Abstract:
PPARγ full agonists, thiazolidinediones (TZDs), have been known as a class of most effective drugs for the treatment of type 2 diabetes mellitus (T2DM). However, recently their therapeutic benefits have been compromised by several undesirable side effects. In this study, a host-based repurposing strategy and in combination with comprehensive biological evaluations were synergistically employed to seek for potent PPARγ ligands, which led to the identification of an anti-thrombotic drug, dicoumarol (Dic), as the novel and safer selectively PPARγ modulator (SPPARγM) with advantages over current TZD drugs.
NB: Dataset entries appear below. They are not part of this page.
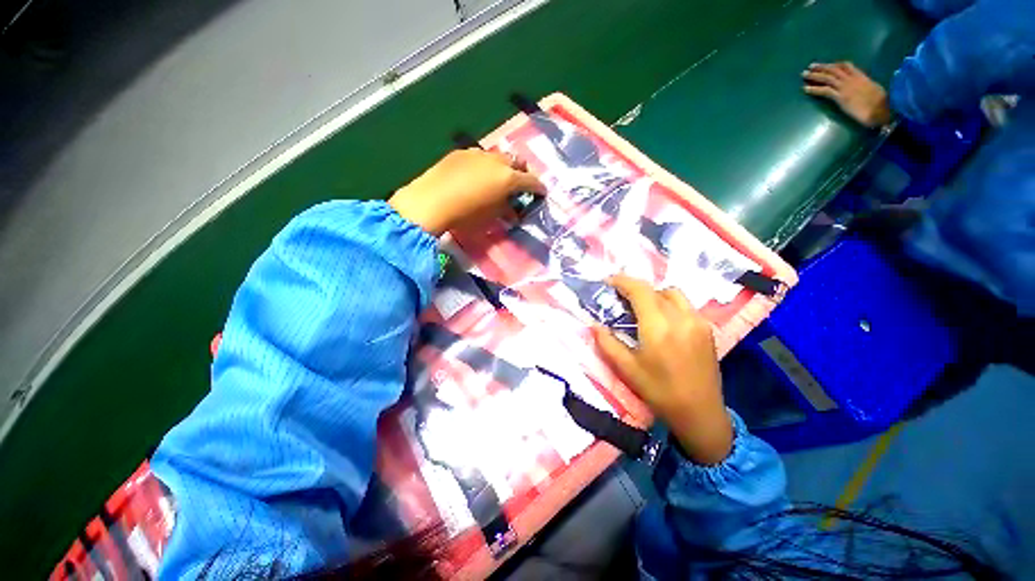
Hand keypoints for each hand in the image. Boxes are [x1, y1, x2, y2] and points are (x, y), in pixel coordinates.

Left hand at [389, 149, 545, 235]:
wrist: (431, 201)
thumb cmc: (466, 215)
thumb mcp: (491, 216)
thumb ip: (506, 210)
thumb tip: (513, 210)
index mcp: (508, 178)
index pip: (531, 181)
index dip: (539, 188)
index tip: (542, 193)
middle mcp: (497, 161)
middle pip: (518, 162)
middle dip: (523, 172)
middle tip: (521, 184)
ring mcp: (479, 154)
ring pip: (499, 156)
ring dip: (504, 166)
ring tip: (499, 178)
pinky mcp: (461, 152)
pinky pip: (480, 156)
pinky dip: (486, 165)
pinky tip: (477, 175)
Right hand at [592, 275, 732, 464]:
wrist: (701, 413)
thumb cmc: (659, 392)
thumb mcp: (627, 369)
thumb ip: (607, 343)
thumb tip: (594, 325)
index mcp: (658, 327)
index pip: (640, 290)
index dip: (622, 281)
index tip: (609, 282)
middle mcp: (681, 317)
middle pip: (655, 289)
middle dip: (635, 289)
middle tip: (620, 298)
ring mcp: (698, 322)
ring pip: (673, 293)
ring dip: (654, 294)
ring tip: (642, 308)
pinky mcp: (707, 329)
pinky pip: (685, 305)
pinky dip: (669, 304)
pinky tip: (662, 321)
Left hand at [803, 62, 892, 127]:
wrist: (882, 109)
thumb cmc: (882, 103)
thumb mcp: (875, 90)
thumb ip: (866, 86)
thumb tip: (863, 88)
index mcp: (862, 77)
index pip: (847, 66)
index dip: (836, 64)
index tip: (828, 64)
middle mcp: (852, 79)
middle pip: (834, 69)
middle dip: (822, 67)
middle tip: (811, 66)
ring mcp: (846, 87)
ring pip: (827, 77)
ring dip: (814, 75)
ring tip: (804, 74)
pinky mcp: (841, 97)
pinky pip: (825, 91)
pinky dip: (814, 89)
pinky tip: (805, 89)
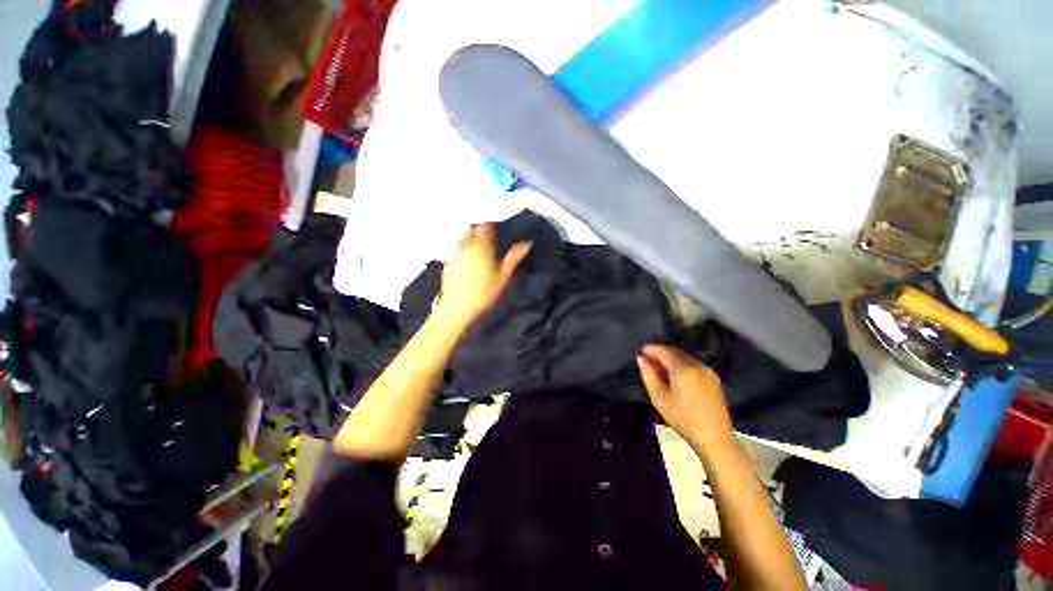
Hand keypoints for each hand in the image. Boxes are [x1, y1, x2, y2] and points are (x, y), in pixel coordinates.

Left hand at [432, 223, 530, 331]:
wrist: (458, 309)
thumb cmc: (485, 292)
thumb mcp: (504, 275)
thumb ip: (514, 256)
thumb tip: (527, 243)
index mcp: (481, 245)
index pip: (485, 225)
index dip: (493, 227)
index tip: (500, 235)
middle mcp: (465, 245)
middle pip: (473, 230)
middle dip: (482, 233)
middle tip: (492, 246)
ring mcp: (454, 254)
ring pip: (464, 240)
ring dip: (472, 243)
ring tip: (481, 257)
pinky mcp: (447, 264)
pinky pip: (457, 251)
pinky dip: (464, 253)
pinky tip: (469, 267)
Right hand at [637, 344, 733, 453]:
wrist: (715, 439)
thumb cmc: (683, 419)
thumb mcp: (659, 398)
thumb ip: (648, 375)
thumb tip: (641, 359)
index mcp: (685, 369)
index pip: (665, 351)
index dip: (652, 349)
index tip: (640, 351)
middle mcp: (698, 366)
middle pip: (676, 353)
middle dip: (661, 354)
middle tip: (647, 360)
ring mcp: (708, 372)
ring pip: (685, 359)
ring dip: (671, 360)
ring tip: (658, 370)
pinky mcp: (714, 380)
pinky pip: (693, 366)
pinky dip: (681, 366)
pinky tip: (674, 377)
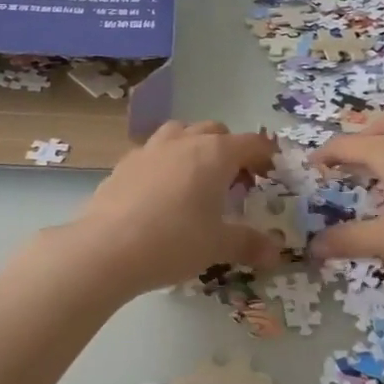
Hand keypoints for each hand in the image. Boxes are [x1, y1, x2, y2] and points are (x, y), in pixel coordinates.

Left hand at [50, 121, 281, 297]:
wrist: (107, 248)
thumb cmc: (174, 241)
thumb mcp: (218, 246)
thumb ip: (248, 243)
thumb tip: (275, 252)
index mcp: (214, 154)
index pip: (250, 142)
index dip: (265, 155)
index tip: (270, 172)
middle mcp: (183, 142)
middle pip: (214, 131)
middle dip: (229, 149)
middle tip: (234, 181)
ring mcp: (149, 149)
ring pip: (179, 133)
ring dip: (193, 147)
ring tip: (196, 178)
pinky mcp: (123, 164)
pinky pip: (152, 152)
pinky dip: (164, 162)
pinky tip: (161, 191)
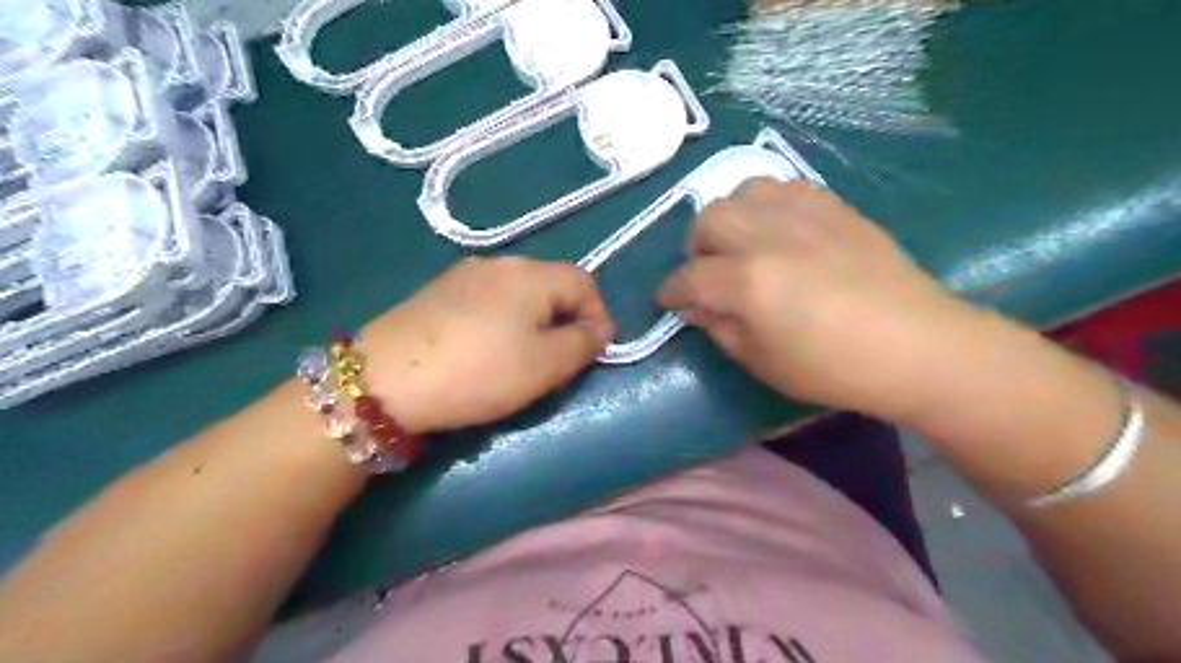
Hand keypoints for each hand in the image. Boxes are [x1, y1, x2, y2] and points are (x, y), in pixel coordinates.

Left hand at [362, 259, 617, 434]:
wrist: (385, 380)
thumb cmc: (479, 372)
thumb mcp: (546, 365)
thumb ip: (583, 344)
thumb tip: (599, 329)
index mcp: (531, 274)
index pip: (584, 282)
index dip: (598, 315)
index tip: (593, 352)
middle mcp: (500, 262)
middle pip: (550, 284)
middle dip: (565, 320)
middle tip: (558, 360)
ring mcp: (464, 274)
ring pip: (518, 293)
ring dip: (533, 321)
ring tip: (522, 358)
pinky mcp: (438, 291)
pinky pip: (488, 300)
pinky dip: (502, 321)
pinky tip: (484, 349)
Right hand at [654, 178, 979, 422]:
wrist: (917, 346)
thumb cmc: (834, 368)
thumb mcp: (763, 363)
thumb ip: (720, 329)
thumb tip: (695, 307)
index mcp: (748, 282)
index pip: (689, 277)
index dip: (671, 290)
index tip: (669, 301)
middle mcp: (769, 237)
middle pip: (708, 220)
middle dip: (696, 247)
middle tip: (707, 272)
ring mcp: (805, 216)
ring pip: (743, 192)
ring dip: (730, 218)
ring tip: (742, 244)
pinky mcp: (835, 208)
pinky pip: (785, 187)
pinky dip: (768, 205)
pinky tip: (779, 230)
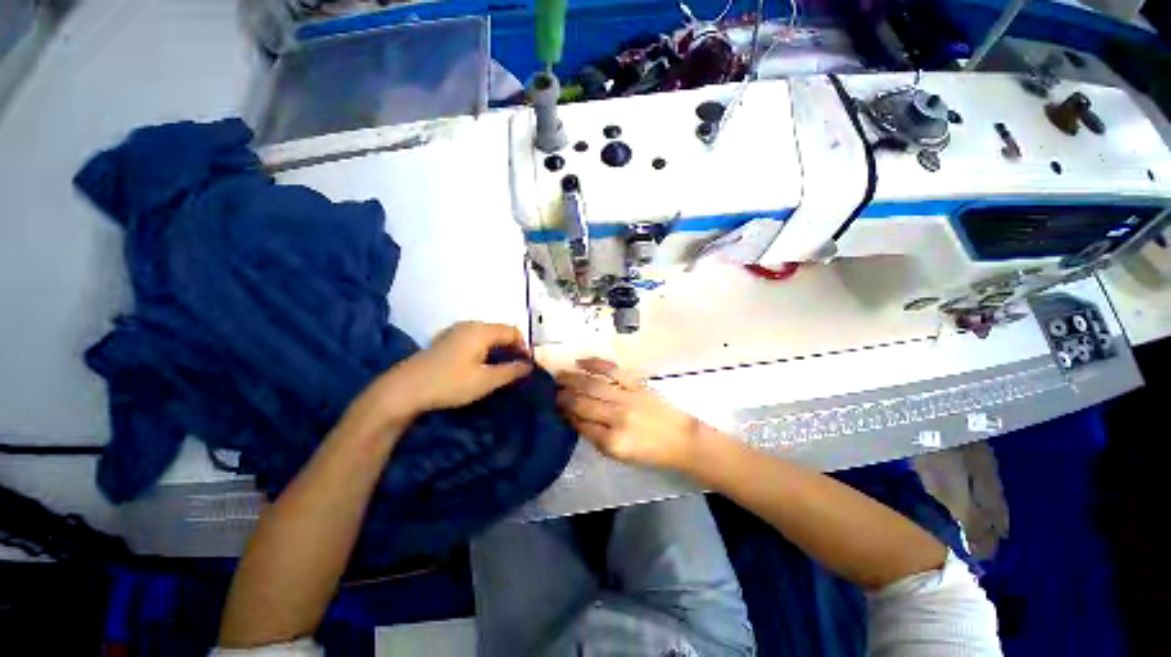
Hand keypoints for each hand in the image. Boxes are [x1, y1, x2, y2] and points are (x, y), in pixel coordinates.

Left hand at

The results in vitro showed that Dic had a potent binding affinity and weakly agonistic activity for PPARγ and its downstream key genes. Moreover, in diabetic model, it significantly reduced blood glucose without leading to the weight gain of both body and main organ tissues. Further mechanistic investigations revealed that Dic possessed such desired pharmacological properties mainly through effectively inhibiting the phosphorylation of PPARγ-Ser273 and selectively regulating the expressions of insulin-sensitive and resistance genes. Finally, the docking studies on the analysis of the potent binding mode of Dic with PPARγ revealed a remarkable difference on interaction region compared with other developed PPARγ agonists, which not only gave a proof of concept for the abovementioned mechanism but also provided the molecular basis for the discrimination of Dic from other PPARγ ligands, especially TZD drugs. Taken together, our findings suggested that Dic could serve as a new and promising candidate with good therapeutic index for treating T2DM, especially for those T2DM patients with thrombosis.
摘要:
PPARγ完全激动剂,噻唑烷二酮(TZDs),被称为治疗2型糖尿病(T2DM)的一类最有效的药物。然而,最近,它们的治疗益处已经被几种不良副作用所损害。在这项研究中,以宿主为基础的再利用策略,并结合全面的生物学评估,协同地寻求有效的PPARγ配体,这导致了抗血栓药物的鉴定,dicoumarol(Dic),作为新型且更安全的选择性PPARγ调节剂(SPPARγM),具有优于现有TZD药物的优势。体外结果表明,Dic对PPARγ及其下游关键基因具有强结合亲和力和弱激动活性。此外,在糖尿病模型中,它显著降低血糖,而不会导致身体和主要器官组织的体重增加。进一步的机理研究表明,Dic主要通过有效抑制PPARγ-Ser273的磷酸化并选择性调节胰岛素敏感和抵抗基因的表达而具有所需的药理特性。最后,对Dic与PPARγ的有效结合模式分析的对接研究显示,与其他已开发的PPARγ激动剂相比,相互作用区域存在显着差异,这不仅证明了上述机制的概念,而且为Dic与其他PPARγ配体的区别提供了分子基础,尤其是TZD药物.一起来看,我们的研究结果表明,Dic可以作为一个新的和有希望的候选人,具有良好的治疗指数的T2DM,尤其是那些有血栓形成的T2DM患者。